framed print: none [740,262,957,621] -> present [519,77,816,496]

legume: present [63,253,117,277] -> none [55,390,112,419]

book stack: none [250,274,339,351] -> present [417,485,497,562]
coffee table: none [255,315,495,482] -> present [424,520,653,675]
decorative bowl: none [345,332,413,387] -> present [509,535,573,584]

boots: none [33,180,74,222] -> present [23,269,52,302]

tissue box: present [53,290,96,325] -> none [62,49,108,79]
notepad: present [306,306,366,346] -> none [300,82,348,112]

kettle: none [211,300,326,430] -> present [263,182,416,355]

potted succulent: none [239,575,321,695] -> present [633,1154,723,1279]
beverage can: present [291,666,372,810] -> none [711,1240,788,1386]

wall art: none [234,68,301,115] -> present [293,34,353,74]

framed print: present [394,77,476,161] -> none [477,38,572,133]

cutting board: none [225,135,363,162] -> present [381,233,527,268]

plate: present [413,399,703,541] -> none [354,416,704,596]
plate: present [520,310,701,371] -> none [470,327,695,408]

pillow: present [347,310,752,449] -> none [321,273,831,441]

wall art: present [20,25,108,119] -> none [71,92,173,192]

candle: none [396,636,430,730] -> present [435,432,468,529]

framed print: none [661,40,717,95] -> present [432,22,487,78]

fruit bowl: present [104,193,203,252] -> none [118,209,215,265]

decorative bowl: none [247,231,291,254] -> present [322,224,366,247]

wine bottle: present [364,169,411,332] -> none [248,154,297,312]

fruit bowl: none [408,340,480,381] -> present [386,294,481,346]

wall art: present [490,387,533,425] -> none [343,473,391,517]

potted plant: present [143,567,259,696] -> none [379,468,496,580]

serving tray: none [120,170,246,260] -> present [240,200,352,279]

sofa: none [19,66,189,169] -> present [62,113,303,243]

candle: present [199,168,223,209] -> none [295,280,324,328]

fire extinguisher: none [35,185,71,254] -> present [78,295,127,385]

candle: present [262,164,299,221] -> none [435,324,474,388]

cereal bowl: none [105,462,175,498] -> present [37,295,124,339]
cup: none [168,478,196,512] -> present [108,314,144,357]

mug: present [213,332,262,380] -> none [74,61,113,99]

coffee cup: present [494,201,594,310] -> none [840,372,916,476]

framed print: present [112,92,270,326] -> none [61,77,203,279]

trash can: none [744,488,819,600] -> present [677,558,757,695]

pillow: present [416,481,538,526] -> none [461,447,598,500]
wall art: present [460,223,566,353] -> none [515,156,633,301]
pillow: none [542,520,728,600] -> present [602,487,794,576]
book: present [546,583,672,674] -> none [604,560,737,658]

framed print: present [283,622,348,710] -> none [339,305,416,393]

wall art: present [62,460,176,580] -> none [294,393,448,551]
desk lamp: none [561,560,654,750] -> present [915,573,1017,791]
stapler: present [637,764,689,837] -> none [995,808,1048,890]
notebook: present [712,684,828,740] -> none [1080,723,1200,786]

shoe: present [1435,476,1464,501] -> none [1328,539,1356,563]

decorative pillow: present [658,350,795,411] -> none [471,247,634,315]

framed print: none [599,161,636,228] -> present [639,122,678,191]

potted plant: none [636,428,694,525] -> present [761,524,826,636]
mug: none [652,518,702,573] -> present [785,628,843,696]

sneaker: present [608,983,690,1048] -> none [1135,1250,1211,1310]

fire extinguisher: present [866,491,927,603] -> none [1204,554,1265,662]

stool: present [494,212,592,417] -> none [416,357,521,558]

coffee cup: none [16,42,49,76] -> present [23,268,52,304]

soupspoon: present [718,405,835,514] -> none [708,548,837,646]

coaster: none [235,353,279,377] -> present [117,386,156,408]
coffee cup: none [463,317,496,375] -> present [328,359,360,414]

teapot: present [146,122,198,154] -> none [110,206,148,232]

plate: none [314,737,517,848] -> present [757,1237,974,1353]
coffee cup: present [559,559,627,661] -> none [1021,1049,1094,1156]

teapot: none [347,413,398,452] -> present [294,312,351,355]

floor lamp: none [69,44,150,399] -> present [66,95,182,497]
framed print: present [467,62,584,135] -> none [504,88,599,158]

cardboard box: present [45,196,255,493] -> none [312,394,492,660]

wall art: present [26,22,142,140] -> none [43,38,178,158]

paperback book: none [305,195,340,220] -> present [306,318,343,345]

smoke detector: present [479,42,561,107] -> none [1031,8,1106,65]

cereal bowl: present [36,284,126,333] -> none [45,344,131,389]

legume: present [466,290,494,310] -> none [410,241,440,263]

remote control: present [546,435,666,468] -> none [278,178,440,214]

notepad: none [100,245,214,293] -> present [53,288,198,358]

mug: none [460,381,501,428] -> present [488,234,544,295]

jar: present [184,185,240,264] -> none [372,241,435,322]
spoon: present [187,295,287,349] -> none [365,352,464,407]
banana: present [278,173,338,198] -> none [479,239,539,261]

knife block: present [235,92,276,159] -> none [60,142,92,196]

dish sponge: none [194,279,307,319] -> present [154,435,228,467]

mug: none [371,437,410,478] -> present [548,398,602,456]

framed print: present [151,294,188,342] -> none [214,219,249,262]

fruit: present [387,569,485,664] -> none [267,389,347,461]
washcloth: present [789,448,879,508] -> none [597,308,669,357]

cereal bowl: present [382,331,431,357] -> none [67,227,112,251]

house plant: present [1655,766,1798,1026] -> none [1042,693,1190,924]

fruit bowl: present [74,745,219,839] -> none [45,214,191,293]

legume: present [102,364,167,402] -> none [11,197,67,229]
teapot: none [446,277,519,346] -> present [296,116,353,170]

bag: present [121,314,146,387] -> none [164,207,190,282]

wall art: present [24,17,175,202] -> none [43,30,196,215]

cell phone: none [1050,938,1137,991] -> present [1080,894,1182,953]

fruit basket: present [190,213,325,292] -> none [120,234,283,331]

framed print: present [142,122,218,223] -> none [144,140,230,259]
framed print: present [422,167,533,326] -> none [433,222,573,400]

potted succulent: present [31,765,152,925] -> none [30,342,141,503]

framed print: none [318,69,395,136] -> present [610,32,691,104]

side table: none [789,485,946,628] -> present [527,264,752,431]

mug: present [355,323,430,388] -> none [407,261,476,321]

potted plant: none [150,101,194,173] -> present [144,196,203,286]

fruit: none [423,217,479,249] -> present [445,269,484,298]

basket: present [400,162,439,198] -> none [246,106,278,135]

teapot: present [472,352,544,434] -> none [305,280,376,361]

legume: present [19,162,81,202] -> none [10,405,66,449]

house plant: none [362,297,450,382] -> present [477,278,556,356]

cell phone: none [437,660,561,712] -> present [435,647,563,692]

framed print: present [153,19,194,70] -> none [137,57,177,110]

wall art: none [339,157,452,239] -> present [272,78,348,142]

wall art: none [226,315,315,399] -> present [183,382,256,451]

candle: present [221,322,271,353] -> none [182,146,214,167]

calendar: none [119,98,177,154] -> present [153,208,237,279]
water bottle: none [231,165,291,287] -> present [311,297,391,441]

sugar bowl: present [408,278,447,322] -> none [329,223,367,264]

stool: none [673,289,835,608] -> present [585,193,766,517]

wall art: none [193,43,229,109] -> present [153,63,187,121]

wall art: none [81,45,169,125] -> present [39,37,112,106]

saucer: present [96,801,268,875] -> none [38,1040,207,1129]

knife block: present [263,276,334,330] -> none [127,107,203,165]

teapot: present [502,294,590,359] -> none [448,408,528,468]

=-=-=

> **ASSIGNMENT**:
The output should be exactly the lines above from the line containing "mug: none [652,518,702,573]" to the line containing "cereal bowl: present [382,331,431,357]", inclusive, with no other lines.

> **SOLVED PROBLEM**:
mug: none [652,518,702,573] -> present [785,628,843,696]

sneaker: present [608,983,690,1048] -> none [1135,1250,1211,1310]

fire extinguisher: present [866,491,927,603] -> none [1204,554,1265,662]

stool: present [494,212,592,417] -> none [416,357,521,558]

coffee cup: none [16,42,49,76] -> present [23,268,52,304]

soupspoon: present [718,405,835,514] -> none [708,548,837,646]

coaster: none [235,353,279,377] -> present [117,386,156,408]
coffee cup: none [463,317,496,375] -> present [328,359,360,414]

teapot: present [146,122,198,154] -> none [110,206,148,232]

plate: none [314,737,517,848] -> present [757,1237,974,1353]
coffee cup: present [559,559,627,661] -> none [1021,1049,1094,1156]

teapot: none [347,413,398,452] -> present [294,312,351,355]

floor lamp: none [69,44,150,399] -> present [66,95,182,497]
framed print: present [467,62,584,135] -> none [504,88,599,158]

cardboard box: present [45,196,255,493] -> none [312,394,492,660]

wall art: present [26,22,142,140] -> none [43,38,178,158]

paperback book: none [305,195,340,220] -> present [306,318,343,345]

smoke detector: present [479,42,561,107] -> none [1031,8,1106,65]

cereal bowl: present [36,284,126,333] -> none [45,344,131,389]

legume: present [466,290,494,310] -> none [410,241,440,263]

remote control: present [546,435,666,468] -> none [278,178,440,214]

notepad: none [100,245,214,293] -> present [53,288,198,358]

mug: none [460,381,501,428] -> present [488,234,544,295]

jar: present [184,185,240,264] -> none [372,241,435,322]
spoon: present [187,295,287,349] -> none [365,352,464,407]
banana: present [278,173,338,198] -> none [479,239,539,261]

knife block: present [235,92,276,159] -> none [60,142,92,196]

dish sponge: none [194,279,307,319] -> present [154,435,228,467]

mug: none [371,437,410,478] -> present [548,398,602,456]

framed print: present [151,294,188,342] -> none [214,219,249,262]

fruit: present [387,569,485,664] -> none [267,389,347,461]
washcloth: present [789,448,879,508] -> none [597,308,669,357]

cereal bowl: present [382,331,431,357] -> none [67,227,112,251]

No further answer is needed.